I am trying to offload an expensive loop in my program to Intel MIC. The part of the code is:
!$omp target map(to:coor,sigma_const,clase) map(tofrom:ener1,ener2)
!$omp parallel private(i,j,fdummy1,k,l,fdummy2,fdummy3,fdummy4,fdummy5,dist)
!$omp do reduction(+:ener1)
do i=1,num_res-2
do j=i+2,num_res
fdummy1=coor(i,1,qk)-coor(j,1,qk)
fdummy2=coor(i,2,qk)-coor(j,2,qk)
fdummy3=coor(i,3,qk)-coor(j,3,qk)
dist=sqrt(fdummy1*fdummy1+fdummy2*fdummy2+fdummy3*fdummy3)
fdummy1=sigma_const(i,j)
write(6,*) 'fdum',fdummy1
k=clase(i)
l=clase(j)
fdummy2=fdummy1*fdummy1 ! 2
fdummy3=fdummy2*fdummy2 ! 4
fdummy4=fdummy2*fdummy3 ! 6
fdummy5=fdummy4*fdummy4 ! 12
fdummy1=fdummy5-fdummy4
ener1=ener1+eps_const(k,l)*fdummy1
enddo
enddo
!$omp end do
!$omp do reduction(+:ener2)
do i=1,num_res-1
fdummy1=coor(i,1,qk)-coor(i+1,1,qk)
fdummy2=coor(i,2,qk)-coor(i+1,2,qk)
fdummy3=coor(i,3,qk)-coor(i+1,3,qk)
dist=sqrt(fdummy1*fdummy1+fdummy2*fdummy2+fdummy3*fdummy3)
fdummy1=(dist-r_cero)
fdummy2=fdummy1*fdummy1
ener2=ener2+fdummy2
enddo
!$omp end do
!$omp end parallel
!$omp end target
When I printout the value of sigma_const array I get 0, I don't know the
reason because I map the array to the MIC. I am
confused about the order of !$omp target map/!$omp target
directives with
respect to the !$omp parallel
one.

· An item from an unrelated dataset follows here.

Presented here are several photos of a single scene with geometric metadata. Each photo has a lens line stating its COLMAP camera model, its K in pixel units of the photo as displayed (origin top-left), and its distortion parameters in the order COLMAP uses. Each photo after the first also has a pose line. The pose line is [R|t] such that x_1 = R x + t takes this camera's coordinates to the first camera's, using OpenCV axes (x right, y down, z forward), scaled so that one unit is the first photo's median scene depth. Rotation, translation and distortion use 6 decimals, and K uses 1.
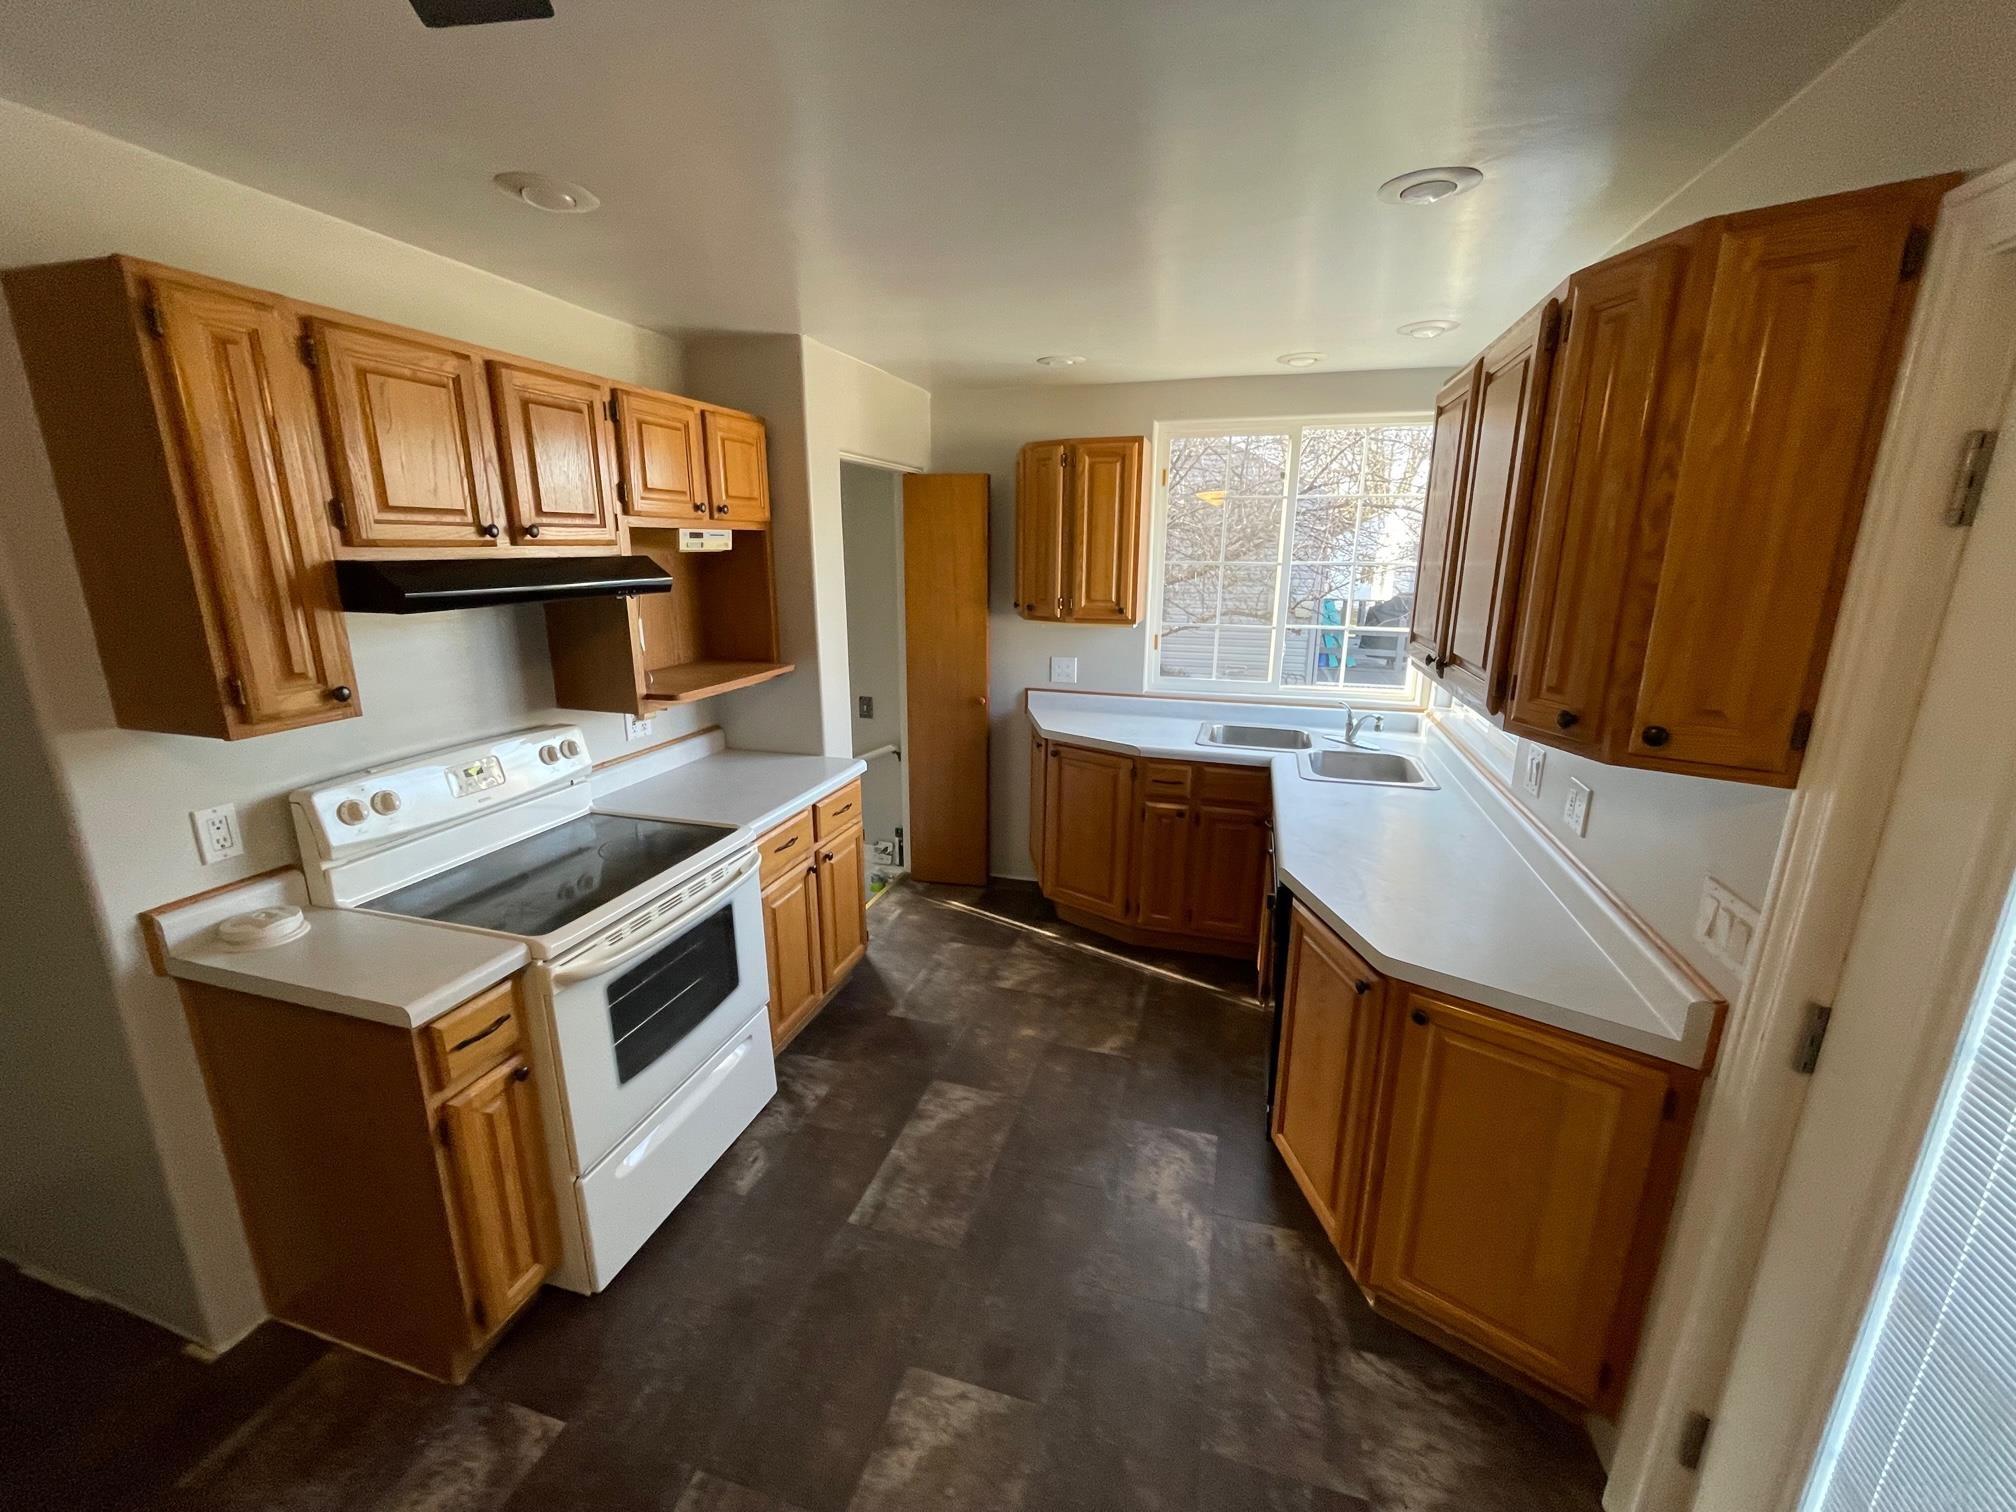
lens RADIAL K [[815.8, 0, 1013.5], [0, 815.8, 746.9], [0, 0, 1]] dist [0.000799, -0.000858]
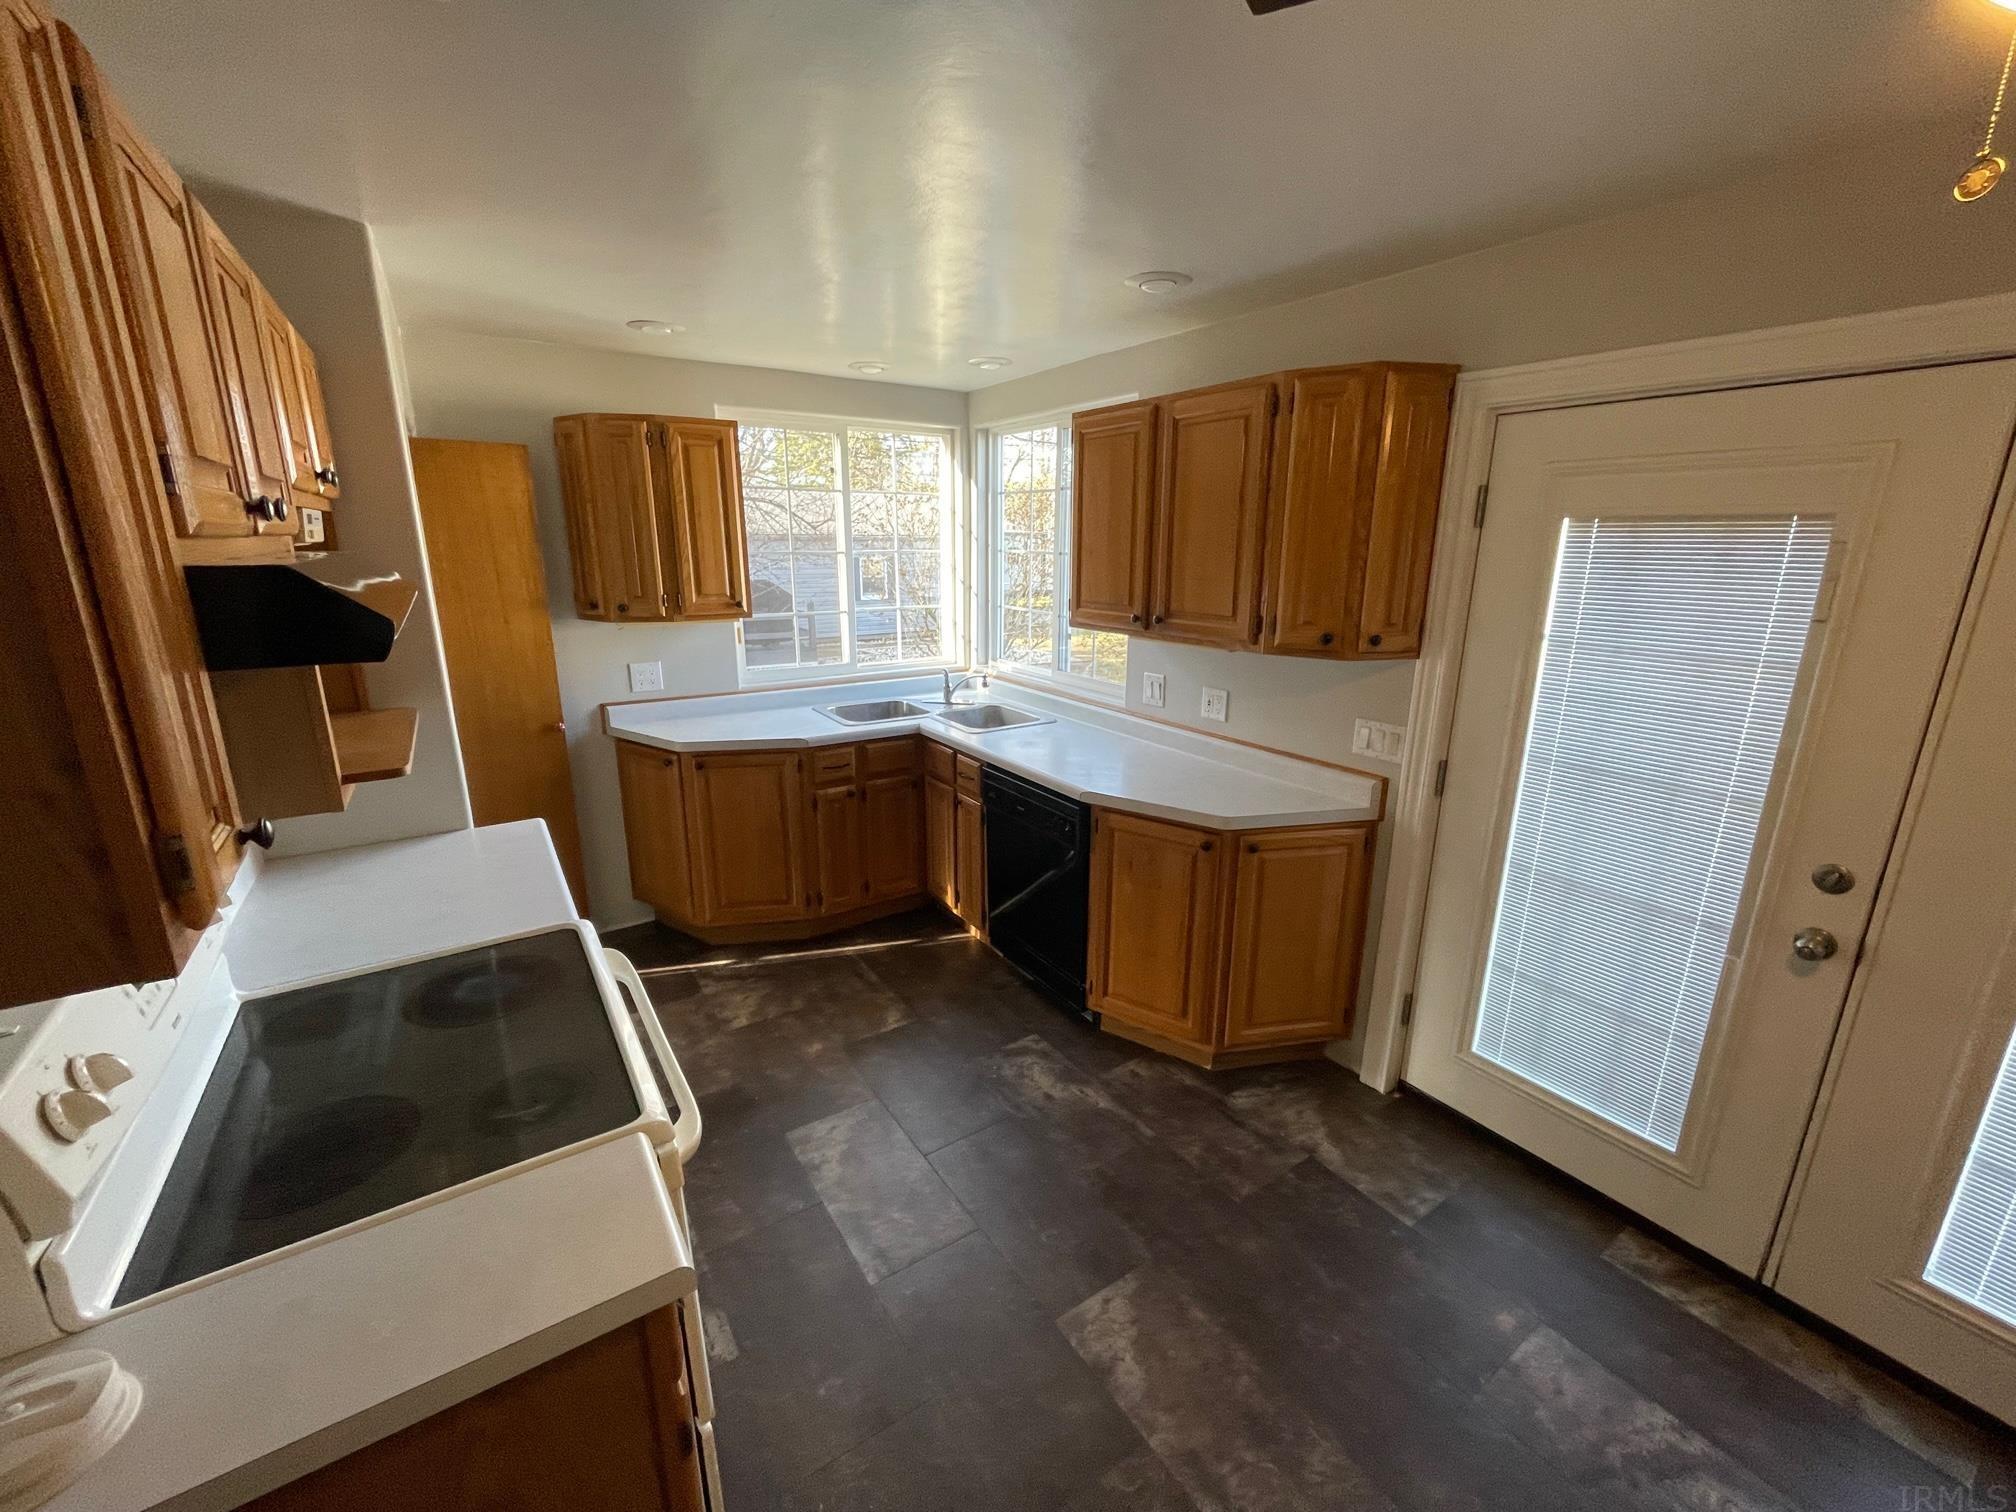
lens RADIAL K [[815.8, 0, 1007.1], [0, 815.8, 745.3], [0, 0, 1]] dist [0.000799, -0.000858]
pose [[0.642422, -0.188438, 0.742822, -0.437954], [0.182053, 0.979076, 0.090923, -0.037948], [-0.744413, 0.076822, 0.663286, 0.160342]]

In some examples, I saw on internet,
people use first target directives outside parallel regions but they
can also use target inside the parallel region (see for instance: https://software.intel.com/en-us/forums/intel-visual-fortran-compiler-for-windows/topic/516606).
Another thing, is it possible that the MIC keeps the values of some arrays like sigma_const,clase (which don't change during the simulation) so that I don't need to transfer them at each simulation time step?